When I had this dream, I hadn’t done the research, hadn’t developed and tested the concept of dream alchemy, hadn’t seen or experienced the power of working with dreams at such a deep level. It was enough for me, back then, to stand back and look at where I pushed hard in life – and why – and then to look for the open door, the opportunity I was not seeing. And this approach worked quite magically for me.
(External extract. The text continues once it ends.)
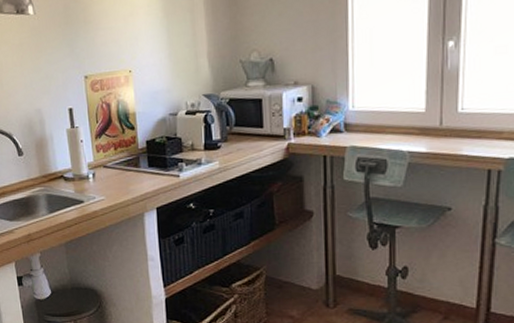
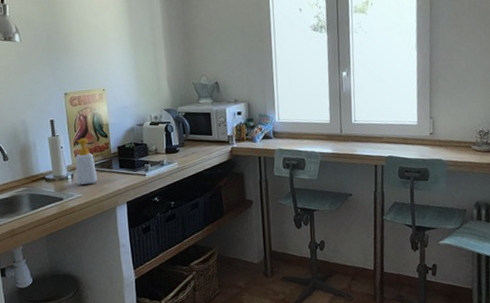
soap bottle: none [97,130,122,186] -> present [75,138,97,185]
Now, looking back with twenty years professional experience in working with dreams, I also see the building as me, the brick walls as my solid beliefs, my pushing on the walls as a readiness to breakthrough my beliefs (my illusions of reality), and the open door as the result of surrender to change.

Surrender to change

Surrender to change

Each interpretation is correct. The same dream – any dream- can be interpreted on a physical level (pushing hard is exhausting you, there’s an easier way), a mental level (you have a belief that you need to push to achieve your goal), an emotional level (you have this belief because of the emotional rewards it gives you, and because you fear what will happen if you release this belief), and a spiritual level (surrender). And this is only a beginning. There are many other interpretation levels, each adding dimensions to the one emerging picture of why your life is the way it is at this particular point in time, and what you can do to change this, if you wish.

The journey – as the old cliché reminds us – is more important than the destination. A goal gives you purpose, inspiration, motivation, and a sense of achievement when you attain it, but it’s the insights you receive along the way that build physical, mental, emotional, and spiritual mastery.

No matter which goal you choose, the lessons inherent in the journey will be the same.

No matter which goal you choose, the lessons inherent in the journey will be the same.

Choose goals that feel important and meaningful to you, or goals that feel fun and enjoyable, or goals that make you face your fears. Pick goals that are big, or small, long-term, or short-term, because no matter which goal you choose, the lessons inherent in the journey will be the same.

Twenty-one years ago, I walked through an open door. I no longer remember the goal I had in mind at the time of the dream, but the lesson was life-changing.